To-do list:
1/ Rewrite the paragraph beginning "Traffic crawls for" in the text on Boston's Central Artery as a short bulleted list that keeps its main facts.
2/ In the text on Boston's Central Artery, how many vehicles a day did the highway carry when it opened in 1959?

Selected text:
:::::

April 01, 2003 -
The BIG DIG - Boston,
Massachusetts has a world-class traffic
problem, an elevated six-lane highway
called the Central Artery that runs
through the center of downtown. When it
opened in 1959, the Central Artery
comfortably carried about 75,000
vehicles a day. Today it carries upwards
of 200,000, quite uncomfortably, making
it one of the most congested highways in
the United States.
Traffic crawls for
more than 10 hours each day. The
accident rate on the deteriorating
elevated highway is four times the
national average for urban Interstates.
The same problem has plagued the two
tunnels under Boston Harbor between
downtown Boston and East Boston/Logan
Airport. Without major improvements to
the Central Artery and the harbor
crossings, Boston can expect a
stop-and-go traffic jam for up to 16
hours a day – every waking hour – by
2010.

:::::

Record extracts:

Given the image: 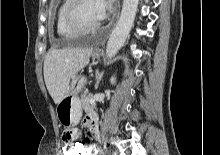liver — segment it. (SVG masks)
Here are the masks:
<instances>
[{
    "instance_id": "1",
    "label": "liver",
    "mask_w": 220,
    "mask_h": 155,
    "mask_svg": "<svg viewBox=\"0 0 220 155\" xmlns=\"http://www.w3.org/2000/svg\"><path fill=\"white\" fill-rule=\"evenodd\" d=\"M92 49L62 48L50 50L44 60V80L55 104L66 95L70 80L88 63Z\"/></svg>"
}]
</instances>
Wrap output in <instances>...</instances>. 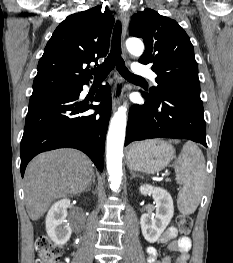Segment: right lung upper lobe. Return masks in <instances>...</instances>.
<instances>
[{
	"instance_id": "cb5924a9",
	"label": "right lung upper lobe",
	"mask_w": 233,
	"mask_h": 263,
	"mask_svg": "<svg viewBox=\"0 0 233 263\" xmlns=\"http://www.w3.org/2000/svg\"><path fill=\"white\" fill-rule=\"evenodd\" d=\"M114 18L101 6L68 16L40 58L31 97L87 84L88 64L107 55Z\"/></svg>"
}]
</instances>
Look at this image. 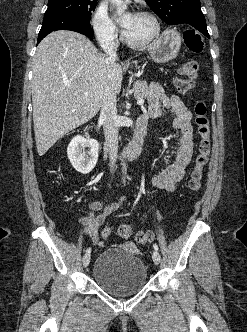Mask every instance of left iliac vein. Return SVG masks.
Segmentation results:
<instances>
[{
  "mask_svg": "<svg viewBox=\"0 0 247 332\" xmlns=\"http://www.w3.org/2000/svg\"><path fill=\"white\" fill-rule=\"evenodd\" d=\"M152 259H153V262L158 265L161 261V256L160 254L158 253V251H154L153 254H152Z\"/></svg>",
  "mask_w": 247,
  "mask_h": 332,
  "instance_id": "left-iliac-vein-1",
  "label": "left iliac vein"
}]
</instances>
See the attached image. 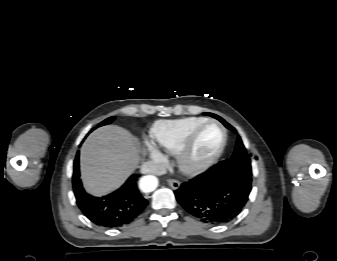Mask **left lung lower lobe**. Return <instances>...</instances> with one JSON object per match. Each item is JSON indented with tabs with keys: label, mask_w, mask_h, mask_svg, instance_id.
Here are the masks:
<instances>
[{
	"label": "left lung lower lobe",
	"mask_w": 337,
	"mask_h": 261,
	"mask_svg": "<svg viewBox=\"0 0 337 261\" xmlns=\"http://www.w3.org/2000/svg\"><path fill=\"white\" fill-rule=\"evenodd\" d=\"M251 182L229 166L219 164L183 183L174 191L191 215L213 225L228 223L244 208Z\"/></svg>",
	"instance_id": "left-lung-lower-lobe-1"
}]
</instances>
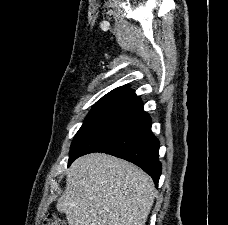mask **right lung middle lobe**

:::::

Results in order:
1/
- Traffic crawls for more than 10 hours each day.
- The accident rate on the deteriorating elevated highway is four times the national average for urban Interstates.
- The two tunnels under Boston Harbor between downtown Boston and East Boston/Logan Airport suffer from the same problem.
- Without major improvements to the Central Artery and the harbor crossings, Boston can expect stop-and-go traffic for up to 16 hours a day by 2010.

2/ About 75,000 vehicles a day.